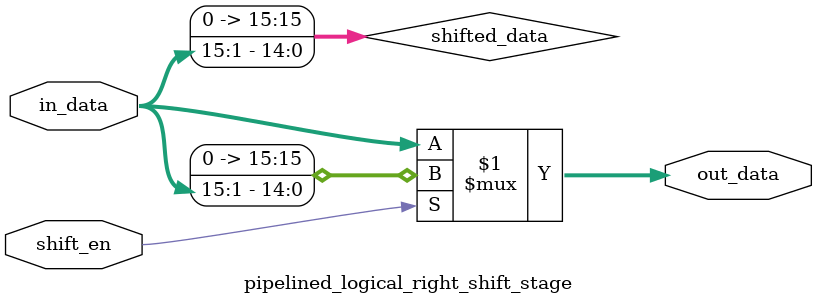
<source format=sv>
module pipelined_async_logical_right_shifter #(
    parameter DATA_WIDTH = 16,
    parameter SHIFT_WIDTH = 4
)(
    input  wire                       clk,
    input  wire                       rst_n,
    input  wire [DATA_WIDTH-1:0]      in_data,
    input  wire [SHIFT_WIDTH-1:0]     shift_amount,
    output wire [DATA_WIDTH-1:0]      out_data
);

    // Pipeline stage registers and wires
    wire   [DATA_WIDTH-1:0] pipeline_stage_data     [0:SHIFT_WIDTH];
    wire   [SHIFT_WIDTH-1:0] pipeline_stage_shift   [0:SHIFT_WIDTH];

    // Stage 0: Input register
    reg    [DATA_WIDTH-1:0]  reg_stage0_data;
    reg    [SHIFT_WIDTH-1:0] reg_stage0_shift;
    always @(posedge clk or negedge rst_n) begin
        if (!rst_n) begin
            reg_stage0_data  <= {DATA_WIDTH{1'b0}};
            reg_stage0_shift <= {SHIFT_WIDTH{1'b0}};
        end else begin
            reg_stage0_data  <= in_data;
            reg_stage0_shift <= shift_amount;
        end
    end
    assign pipeline_stage_data[0]   = reg_stage0_data;
    assign pipeline_stage_shift[0]  = reg_stage0_shift;

    // Pipeline stages for shifting
    genvar gi;
    generate
        for (gi = 0; gi < SHIFT_WIDTH; gi = gi + 1) begin : gen_pipeline_stages
            // Register for data path
            reg [DATA_WIDTH-1:0]  reg_stage_data;
            reg [SHIFT_WIDTH-1:0] reg_stage_shift;
            wire [DATA_WIDTH-1:0] stage_shifted_data;

            // Combinational logic for this stage
            pipelined_logical_right_shift_stage #(
                .DATA_WIDTH(DATA_WIDTH),
                .SHIFT_BITS(gi)
            ) u_shift_stage (
                .in_data    (pipeline_stage_data[gi]),
                .shift_en   (pipeline_stage_shift[gi][gi]),
                .out_data   (stage_shifted_data)
            );

            // Registering shifted data and passing down remaining shift_amount
            always @(posedge clk or negedge rst_n) begin
                if (!rst_n) begin
                    reg_stage_data  <= {DATA_WIDTH{1'b0}};
                    reg_stage_shift <= {SHIFT_WIDTH{1'b0}};
                end else begin
                    reg_stage_data  <= stage_shifted_data;
                    reg_stage_shift <= pipeline_stage_shift[gi];
                end
            end

            assign pipeline_stage_data[gi+1]  = reg_stage_data;
            assign pipeline_stage_shift[gi+1] = reg_stage_shift;
        end
    endgenerate

    // Output assignment from final pipeline stage
    assign out_data = pipeline_stage_data[SHIFT_WIDTH];

endmodule

// --------------------------------------------------
// Submodule: pipelined_logical_right_shift_stage
// Description: Performs a right shift by (1 << SHIFT_BITS) if shift_en is asserted.
// Inserts zeros from the left. Pure combinational; register at parent.
// --------------------------------------------------
module pipelined_logical_right_shift_stage #(
    parameter DATA_WIDTH = 16,
    parameter SHIFT_BITS = 0
)(
    input  wire [DATA_WIDTH-1:0] in_data,
    input  wire                  shift_en,
    output wire [DATA_WIDTH-1:0] out_data
);

    localparam integer SHIFT_VAL = (1 << SHIFT_BITS);

    wire [DATA_WIDTH-1:0] shifted_data;
    assign shifted_data = { {SHIFT_VAL{1'b0}}, in_data[DATA_WIDTH-1:SHIFT_VAL] };
    assign out_data = shift_en ? shifted_data : in_data;

endmodule
</source>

_ _ _

● **BRIEF**:
When you return the records, keep every word unchanged and drop the pictures.

● **SOLUTION BELOW**:
<source format=sv>
module pipelined_async_logical_right_shifter #(
    parameter DATA_WIDTH = 16,
    parameter SHIFT_WIDTH = 4
)(
    input  wire                       clk,
    input  wire                       rst_n,
    input  wire [DATA_WIDTH-1:0]      in_data,
    input  wire [SHIFT_WIDTH-1:0]     shift_amount,
    output wire [DATA_WIDTH-1:0]      out_data
);

    // Pipeline stage registers and wires
    wire   [DATA_WIDTH-1:0] pipeline_stage_data     [0:SHIFT_WIDTH];
    wire   [SHIFT_WIDTH-1:0] pipeline_stage_shift   [0:SHIFT_WIDTH];

    // Stage 0: Input register
    reg    [DATA_WIDTH-1:0]  reg_stage0_data;
    reg    [SHIFT_WIDTH-1:0] reg_stage0_shift;
    always @(posedge clk or negedge rst_n) begin
        if (!rst_n) begin
            reg_stage0_data  <= {DATA_WIDTH{1'b0}};
            reg_stage0_shift <= {SHIFT_WIDTH{1'b0}};
        end else begin
            reg_stage0_data  <= in_data;
            reg_stage0_shift <= shift_amount;
        end
    end
    assign pipeline_stage_data[0]   = reg_stage0_data;
    assign pipeline_stage_shift[0]  = reg_stage0_shift;

    // Pipeline stages for shifting
    genvar gi;
    generate
        for (gi = 0; gi < SHIFT_WIDTH; gi = gi + 1) begin : gen_pipeline_stages
            // Register for data path
            reg [DATA_WIDTH-1:0]  reg_stage_data;
            reg [SHIFT_WIDTH-1:0] reg_stage_shift;
            wire [DATA_WIDTH-1:0] stage_shifted_data;

            // Combinational logic for this stage
            pipelined_logical_right_shift_stage #(
                .DATA_WIDTH(DATA_WIDTH),
                .SHIFT_BITS(gi)
            ) u_shift_stage (
                .in_data    (pipeline_stage_data[gi]),
                .shift_en   (pipeline_stage_shift[gi][gi]),
                .out_data   (stage_shifted_data)
            );

            // Registering shifted data and passing down remaining shift_amount
            always @(posedge clk or negedge rst_n) begin
                if (!rst_n) begin
                    reg_stage_data  <= {DATA_WIDTH{1'b0}};
                    reg_stage_shift <= {SHIFT_WIDTH{1'b0}};
                end else begin
                    reg_stage_data  <= stage_shifted_data;
                    reg_stage_shift <= pipeline_stage_shift[gi];
                end
            end

            assign pipeline_stage_data[gi+1]  = reg_stage_data;
            assign pipeline_stage_shift[gi+1] = reg_stage_shift;
        end
    endgenerate

    // Output assignment from final pipeline stage
    assign out_data = pipeline_stage_data[SHIFT_WIDTH];

endmodule

// --------------------------------------------------
// Submodule: pipelined_logical_right_shift_stage
// Description: Performs a right shift by (1 << SHIFT_BITS) if shift_en is asserted.
// Inserts zeros from the left. Pure combinational; register at parent.
// --------------------------------------------------
module pipelined_logical_right_shift_stage #(
    parameter DATA_WIDTH = 16,
    parameter SHIFT_BITS = 0
)(
    input  wire [DATA_WIDTH-1:0] in_data,
    input  wire                  shift_en,
    output wire [DATA_WIDTH-1:0] out_data
);

    localparam integer SHIFT_VAL = (1 << SHIFT_BITS);

    wire [DATA_WIDTH-1:0] shifted_data;
    assign shifted_data = { {SHIFT_VAL{1'b0}}, in_data[DATA_WIDTH-1:SHIFT_VAL] };
    assign out_data = shift_en ? shifted_data : in_data;

endmodule
</source>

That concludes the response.